C’est clairement une exception posée au principe général du droit de la responsabilité auquel obéissait jusqu’à présent l’action en insuffisance d’actif. Traditionnellement, la jurisprudence retenait qu’il appartenait au demandeur à l’action de démontrer la ou les fautes de gestion, le préjudice subi et le lien de causalité.
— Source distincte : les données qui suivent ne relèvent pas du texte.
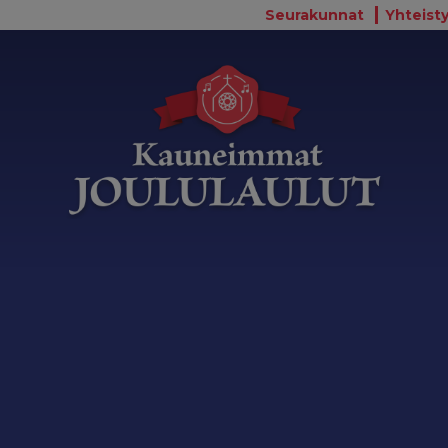
Seurakunnat
Yhteisty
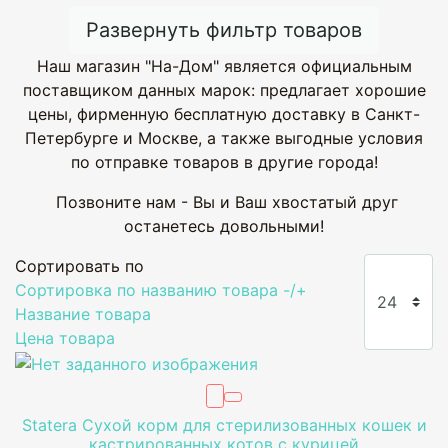
Развернуть фильтр товаров
Наш магазин "На-Дом" является официальным
поставщиком данных марок: предлагает хорошие
цены, фирменную бесплатную доставку в Санкт-
Петербурге и Москве, а также выгодные условия
по отправке товаров в другие города!
Позвоните нам - Вы и Ваш хвостатый друг
останетесь довольными!
Сортировать по
Сортировка по названию товара -/+
Название товара
Цена товара
Statera Сухой корм для стерилизованных кошек и
кастрированных котов с курицей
Tout aussi classiquement, et cette fois sur le fondement de l’article 1383 du Code Civil (désormais article 1241), la responsabilité était engagée, non seulement par les fautes commises, mais également par la négligence et l’imprudence.

 

L’ajout de la Loi Sapin 2 en matière d’action en insuffisance d’actif vise donc à exclure les fautes qui ne seraient qualifiées que de simples négligences.

 

Faute de définition textuelle, c’est à la jurisprudence qu’il était revenu de préciser les contours des fautes susceptibles d’engager la responsabilité du dirigeant sur le fondement de l’action en insuffisance d’actif. Les fautes de « simple négligence » avaient assez naturellement trouvé leur place au côté des fautes plus classiques, relevant cette fois de la mauvaise foi, ou de l’erreur intentionnelle.

 

Mais très clairement, la jurisprudence et les praticiens étaient essentiellement guidés par un certain pragmatisme : la faute était retenue, non pas en raison du degré de négligence ou de mauvaise foi du dirigeant mis en cause, mais sur la gravité des conséquences de cette faute, c’est-à-dire sur le lien de causalité avec le préjudice subi par les créanciers.

 

Dit autrement, une faute grave n’était sanctionnée (bien que sanctionnable) que si le préjudice était suffisamment impactant pour les créanciers. Il s’agit là du pouvoir d’appréciation du Tribunal de la faillite, qui a la faculté de moduler la sanction à prononcer à l’encontre du dirigeant, voire de ne pas sanctionner du tout, malgré l’existence de faute.

 

Ainsi, certaines fautes intentionnelles n’étaient pas sanctionnées, mais de simples négligences, aux conséquences dramatiques, étaient à l’inverse lourdement punies.

 

L’ajout de la Loi Sapin modifie donc le débat pour le porter sur le terrain de la bonne ou mauvaise foi. La sanction serait donc ainsi réservée à un comportement volontairement fautif, en parfaite connaissance de cause par le dirigeant, en faisant échapper aux sanctions les dirigeants simplement incompétents.

 

Il n’est pas sûr que le message adressé aux chefs d’entreprise soit le bon : « Entreprenez, vous ne risquez rien si vous échouez en n’étant « que » mauvais ».